Apple delays Siri AI improvements to 2026

CNBC

“Besides OpenAI, Apple risks falling behind rivals including Amazon, which announced an upgraded Alexa voice assistant last month but hasn’t released it, and Google, which is developing similar capabilities with its Gemini assistant. But all consumer voice assistants have had issues with incorrect answers and task automation.

The delay to Siri’s supercharged features isn’t Apple’s first run-in with issues adapting to new-age AI.  Earlier this year, the company disabled Apple Intelligence summaries for news apps like The New York Times and BBC after users discovered that the AI system had twisted headlines to display inaccurate facts.

Apple’s Siri Chief Calls AI Delays Ugly and Embarrassing, Promises Fixes

Bloomberg

“Walker said the decision to delay the features was made because of quality issues and that the company has found the technology only works properly up to two-thirds to 80% of the time. He said the group ‘can make more progress to get those percentages up, so that users get something they can really count on.'”

Something Is Rotten in the State of Cupertino

Daring Fireball

“That level is called vaporware. They were features Apple said existed, which they claimed would be shipping in the next year, and which they portrayed, to great effect, in the signature ‘Siri, when is my mom’s flight landing?’ segment of the WWDC keynote itself, starting around the 1h:22m mark. Apple was either unwilling or unable to demonstrate those features in action back in June, even with Apple product marketing reps performing the demos from a prepared script using prepared devices.

What Apple showed regarding the upcoming ‘personalized Siri’ at WWDC was not a demo. It was a concept video. Concept videos are bullshit, and a sign of a company in disarray, if not crisis.

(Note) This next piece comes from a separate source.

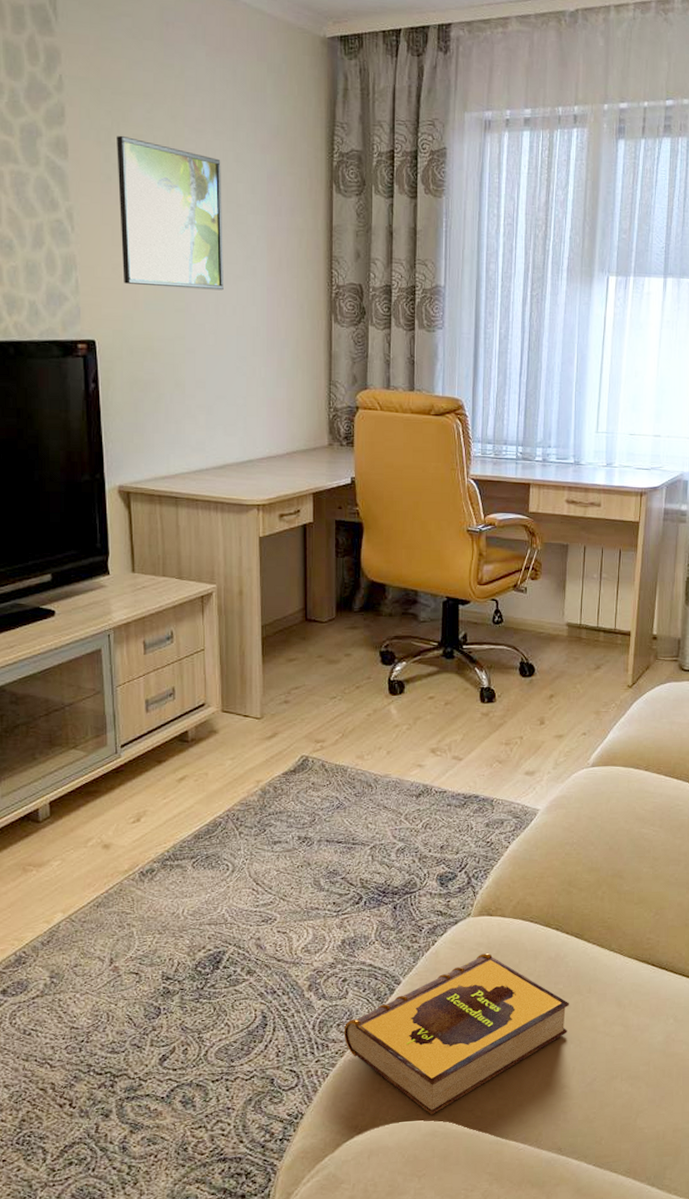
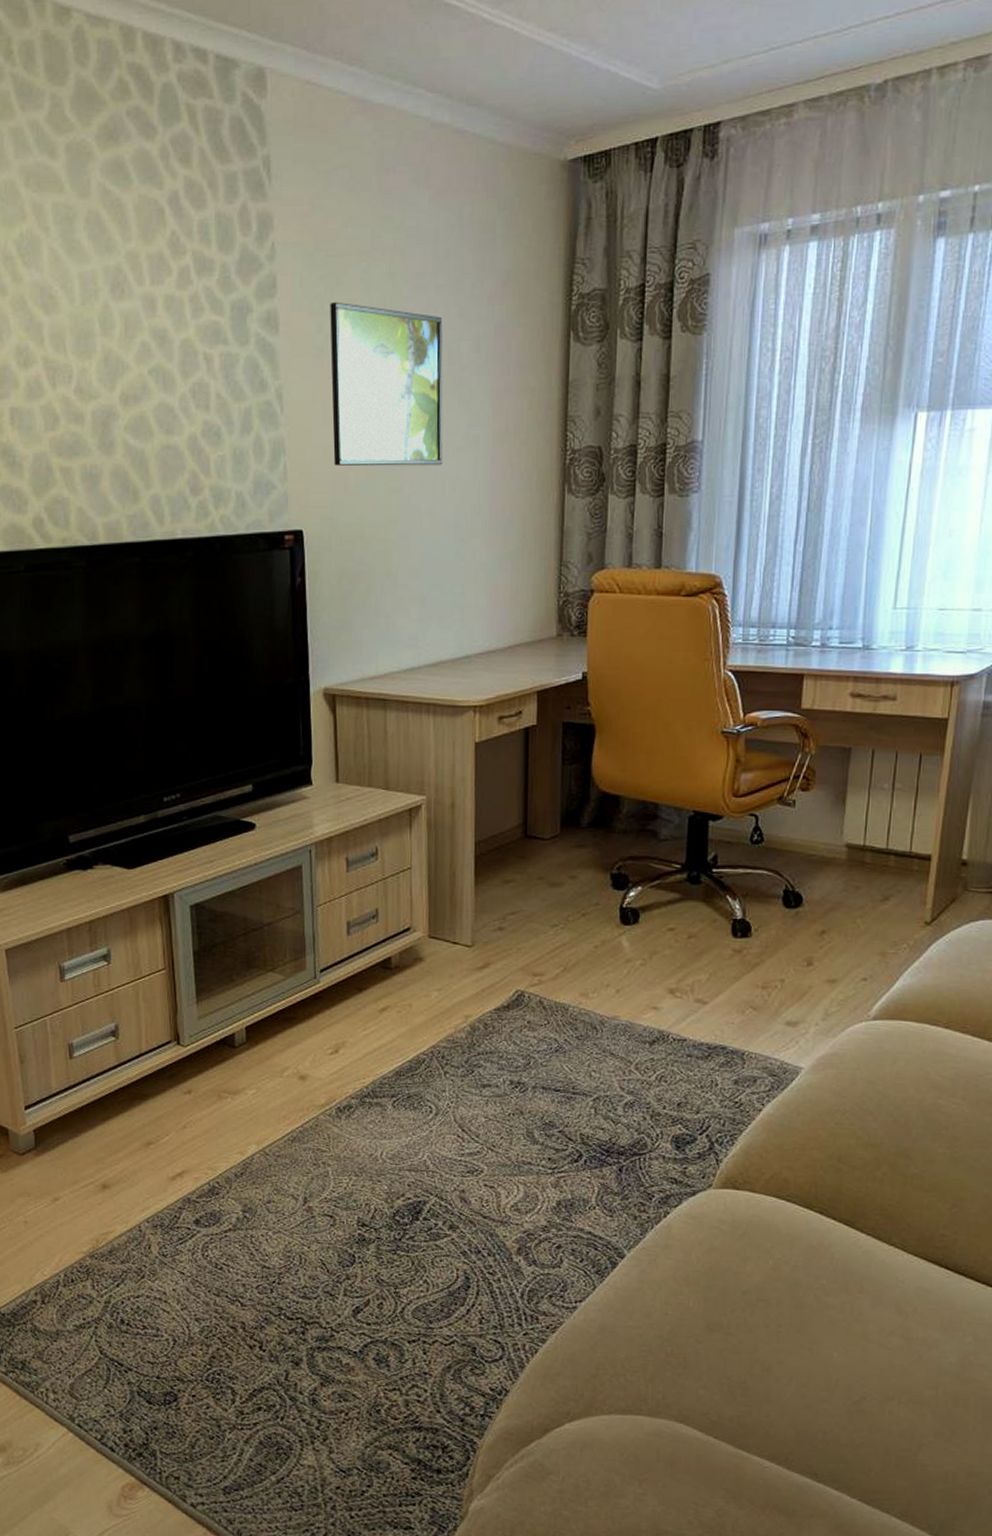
hardback book: present [343,953,569,1115] -> none [556,1233,834,1413]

Keynote by keynote, product by product, feature by feature, year after year after year, Apple went from a company that you couldn’t believe would even remain solvent, to, by far, the most credible company in tech.  Apple remains at no risk of financial bankruptcy (and in fact remains the most profitable company in the world). But their credibility is now damaged. Careers will end before Apple might ever return to the level of “if they say it, you can believe it” credibility the company had earned at the start of June 2024.”